B.22.5. Bien que les parties requérantes demandent l'annulation de l'article 92, § 1er, alinéa 1er, 3° et 6°, du Code flamand du Logement, il ressort de leur requête que leurs griefs ne sont pas dirigés contre la période d'essai en tant que telle, mais bien contre le fait que les dispositions attaquées permettent que le contrat de bail puisse être dissous tant pendant la période d'essai qu'à l'issue de celle-ci par une décision unilatérale du bailleur et sans intervention préalable du juge.

B.22.6. L'article 1762bis a été introduit dans le Code civil par la loi du 30 mai 1931 portant des modifications au titre VIII du livre III du Code civil.
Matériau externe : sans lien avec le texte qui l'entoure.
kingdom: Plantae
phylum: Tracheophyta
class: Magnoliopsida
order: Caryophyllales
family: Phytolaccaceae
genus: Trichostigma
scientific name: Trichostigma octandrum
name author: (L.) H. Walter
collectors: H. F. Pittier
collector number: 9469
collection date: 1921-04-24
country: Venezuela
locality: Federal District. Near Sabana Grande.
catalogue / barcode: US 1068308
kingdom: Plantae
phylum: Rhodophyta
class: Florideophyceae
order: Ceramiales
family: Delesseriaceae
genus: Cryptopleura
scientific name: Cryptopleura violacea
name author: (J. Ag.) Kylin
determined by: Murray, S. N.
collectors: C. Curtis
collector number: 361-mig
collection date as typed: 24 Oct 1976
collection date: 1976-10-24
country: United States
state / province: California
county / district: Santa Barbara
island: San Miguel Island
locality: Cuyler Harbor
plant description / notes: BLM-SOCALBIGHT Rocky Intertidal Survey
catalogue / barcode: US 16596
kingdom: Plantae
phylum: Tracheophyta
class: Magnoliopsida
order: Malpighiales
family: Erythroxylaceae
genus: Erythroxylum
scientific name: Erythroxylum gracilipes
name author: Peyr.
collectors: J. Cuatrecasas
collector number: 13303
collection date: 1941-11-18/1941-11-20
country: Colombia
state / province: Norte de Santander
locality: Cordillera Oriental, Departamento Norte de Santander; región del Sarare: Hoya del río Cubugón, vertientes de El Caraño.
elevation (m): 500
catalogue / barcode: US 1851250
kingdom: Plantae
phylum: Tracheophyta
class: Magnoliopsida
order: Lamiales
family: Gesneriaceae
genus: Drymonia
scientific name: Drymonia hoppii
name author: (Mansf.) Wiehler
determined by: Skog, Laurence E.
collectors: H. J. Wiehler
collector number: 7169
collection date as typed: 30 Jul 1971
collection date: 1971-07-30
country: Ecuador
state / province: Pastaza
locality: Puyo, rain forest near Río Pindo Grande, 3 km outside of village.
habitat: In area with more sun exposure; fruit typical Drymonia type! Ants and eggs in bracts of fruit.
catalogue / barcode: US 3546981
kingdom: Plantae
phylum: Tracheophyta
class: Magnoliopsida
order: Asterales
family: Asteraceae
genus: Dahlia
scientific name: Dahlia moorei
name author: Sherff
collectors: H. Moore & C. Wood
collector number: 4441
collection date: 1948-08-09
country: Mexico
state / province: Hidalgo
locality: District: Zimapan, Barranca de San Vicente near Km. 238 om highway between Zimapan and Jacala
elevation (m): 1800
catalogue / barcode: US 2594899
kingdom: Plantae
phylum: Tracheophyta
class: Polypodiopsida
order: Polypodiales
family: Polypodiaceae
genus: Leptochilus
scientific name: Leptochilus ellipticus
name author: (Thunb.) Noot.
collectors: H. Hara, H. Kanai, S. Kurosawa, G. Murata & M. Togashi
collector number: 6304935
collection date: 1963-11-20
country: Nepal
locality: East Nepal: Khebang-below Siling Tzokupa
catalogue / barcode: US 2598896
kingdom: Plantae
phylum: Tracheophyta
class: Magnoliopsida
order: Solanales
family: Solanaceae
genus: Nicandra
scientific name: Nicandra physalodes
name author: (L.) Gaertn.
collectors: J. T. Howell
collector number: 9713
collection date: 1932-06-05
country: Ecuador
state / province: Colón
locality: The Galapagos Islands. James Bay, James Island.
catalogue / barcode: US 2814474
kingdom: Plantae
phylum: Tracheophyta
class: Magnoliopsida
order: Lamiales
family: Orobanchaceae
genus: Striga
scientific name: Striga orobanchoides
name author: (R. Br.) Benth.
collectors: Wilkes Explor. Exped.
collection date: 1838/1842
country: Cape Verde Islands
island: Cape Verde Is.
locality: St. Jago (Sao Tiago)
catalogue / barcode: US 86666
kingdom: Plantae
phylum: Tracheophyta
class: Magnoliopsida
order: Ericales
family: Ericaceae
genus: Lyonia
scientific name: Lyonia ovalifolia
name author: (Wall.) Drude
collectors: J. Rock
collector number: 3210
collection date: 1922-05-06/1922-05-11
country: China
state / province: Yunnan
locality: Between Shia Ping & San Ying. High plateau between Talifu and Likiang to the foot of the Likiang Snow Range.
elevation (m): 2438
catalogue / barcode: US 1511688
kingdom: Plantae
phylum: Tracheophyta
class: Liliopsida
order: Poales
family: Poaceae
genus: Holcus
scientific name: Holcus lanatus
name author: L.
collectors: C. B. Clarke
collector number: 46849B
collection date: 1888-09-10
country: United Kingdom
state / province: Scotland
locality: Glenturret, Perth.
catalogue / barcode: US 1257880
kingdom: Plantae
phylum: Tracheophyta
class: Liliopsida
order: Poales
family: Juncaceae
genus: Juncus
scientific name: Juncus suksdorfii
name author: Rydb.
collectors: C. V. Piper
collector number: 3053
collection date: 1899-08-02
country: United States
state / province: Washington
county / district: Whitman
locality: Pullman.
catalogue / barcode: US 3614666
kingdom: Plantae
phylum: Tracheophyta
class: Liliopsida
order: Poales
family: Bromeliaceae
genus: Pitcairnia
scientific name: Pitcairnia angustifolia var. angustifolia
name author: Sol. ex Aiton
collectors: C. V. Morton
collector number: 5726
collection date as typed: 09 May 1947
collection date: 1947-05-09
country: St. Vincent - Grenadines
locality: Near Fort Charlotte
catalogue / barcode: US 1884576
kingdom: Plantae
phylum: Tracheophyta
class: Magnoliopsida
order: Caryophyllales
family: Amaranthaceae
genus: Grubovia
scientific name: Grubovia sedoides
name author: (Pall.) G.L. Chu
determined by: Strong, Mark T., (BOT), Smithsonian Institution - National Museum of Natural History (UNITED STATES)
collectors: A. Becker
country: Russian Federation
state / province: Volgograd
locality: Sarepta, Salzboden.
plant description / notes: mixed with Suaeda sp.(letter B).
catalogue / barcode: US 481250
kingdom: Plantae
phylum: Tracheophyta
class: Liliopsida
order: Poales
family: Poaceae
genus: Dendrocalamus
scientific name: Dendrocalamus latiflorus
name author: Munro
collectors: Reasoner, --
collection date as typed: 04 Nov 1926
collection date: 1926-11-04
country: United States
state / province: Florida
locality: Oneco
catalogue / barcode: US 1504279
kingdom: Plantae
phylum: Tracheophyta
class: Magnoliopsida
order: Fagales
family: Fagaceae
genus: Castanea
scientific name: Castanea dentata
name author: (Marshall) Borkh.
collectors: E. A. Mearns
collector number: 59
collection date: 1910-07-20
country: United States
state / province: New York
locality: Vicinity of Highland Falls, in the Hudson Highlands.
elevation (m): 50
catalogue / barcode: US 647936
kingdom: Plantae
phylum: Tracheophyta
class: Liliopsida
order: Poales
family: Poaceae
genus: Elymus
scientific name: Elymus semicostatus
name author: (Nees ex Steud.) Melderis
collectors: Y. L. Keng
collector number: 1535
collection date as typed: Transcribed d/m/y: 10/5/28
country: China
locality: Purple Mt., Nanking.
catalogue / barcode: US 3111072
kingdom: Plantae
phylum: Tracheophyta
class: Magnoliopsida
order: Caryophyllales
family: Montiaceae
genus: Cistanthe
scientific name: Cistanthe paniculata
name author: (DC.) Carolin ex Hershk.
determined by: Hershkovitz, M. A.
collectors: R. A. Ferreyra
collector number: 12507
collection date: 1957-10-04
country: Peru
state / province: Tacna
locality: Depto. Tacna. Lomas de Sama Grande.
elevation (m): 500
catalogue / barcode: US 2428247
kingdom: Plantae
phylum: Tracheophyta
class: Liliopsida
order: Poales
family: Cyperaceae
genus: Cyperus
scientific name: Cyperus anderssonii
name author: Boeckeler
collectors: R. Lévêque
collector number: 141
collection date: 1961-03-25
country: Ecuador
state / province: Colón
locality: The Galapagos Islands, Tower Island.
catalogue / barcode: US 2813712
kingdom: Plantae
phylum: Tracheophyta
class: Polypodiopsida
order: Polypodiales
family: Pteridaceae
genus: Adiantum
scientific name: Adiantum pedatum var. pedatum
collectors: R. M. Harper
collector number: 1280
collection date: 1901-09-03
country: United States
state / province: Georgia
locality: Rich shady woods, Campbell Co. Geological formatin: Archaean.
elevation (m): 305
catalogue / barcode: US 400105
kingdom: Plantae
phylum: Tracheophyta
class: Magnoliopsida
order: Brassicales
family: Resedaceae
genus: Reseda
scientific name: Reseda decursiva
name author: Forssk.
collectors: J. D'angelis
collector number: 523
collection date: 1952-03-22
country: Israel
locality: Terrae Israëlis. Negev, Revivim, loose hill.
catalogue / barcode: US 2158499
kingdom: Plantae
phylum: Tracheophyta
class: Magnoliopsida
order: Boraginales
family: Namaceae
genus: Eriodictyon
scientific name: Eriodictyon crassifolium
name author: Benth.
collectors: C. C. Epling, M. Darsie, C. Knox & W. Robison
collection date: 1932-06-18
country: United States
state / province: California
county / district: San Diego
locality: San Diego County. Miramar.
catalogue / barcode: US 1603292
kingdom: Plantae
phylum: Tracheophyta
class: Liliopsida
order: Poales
Le législateur a entendu interdire la condition résolutoire expresse, appelée aussi pacte commissoire, parce qu'elle permet une résiliation qui opère de plein droit, sans égard « à la gravité de l'inexécution ou aux circonstances qui peuvent justifier ou expliquer l'inexécution ou le retard », parce que « ce pacte est dangereux aux mains du créancier qui entend pousser l'exercice de ses droits à toute rigueur » et parce qu'il paraît « inique dans les contrats dont l'exécution est destinée à se développer pendant un long terme, comme dans le bail à loyer » (Doc. parl., Chambre, 1928-1929, n° 64, p.4).

Le législateur a donc prévu « qu'en matière de baux à loyer, le contrat de bail ne pourra être résolu que par décision de justice et après que le juge aura, en tout hypothèse, apprécié si la gravité de l'inexécution par l'une des parties de ses engagements contractuels justifie la résolution poursuivie devant lui par l'autre partie (Code civil, art. 1184) ». Il a considéré que « les propriétaires ne seront pas fondés à [se] plaindre [de cette mesure], puisqu'en cas de lésion de leurs droits, le juge sera appelé à intervenir et autorisé à prononcer la résiliation du bail » (Doc. parl., Sénat, 1929-1930, n° 127, p. 3).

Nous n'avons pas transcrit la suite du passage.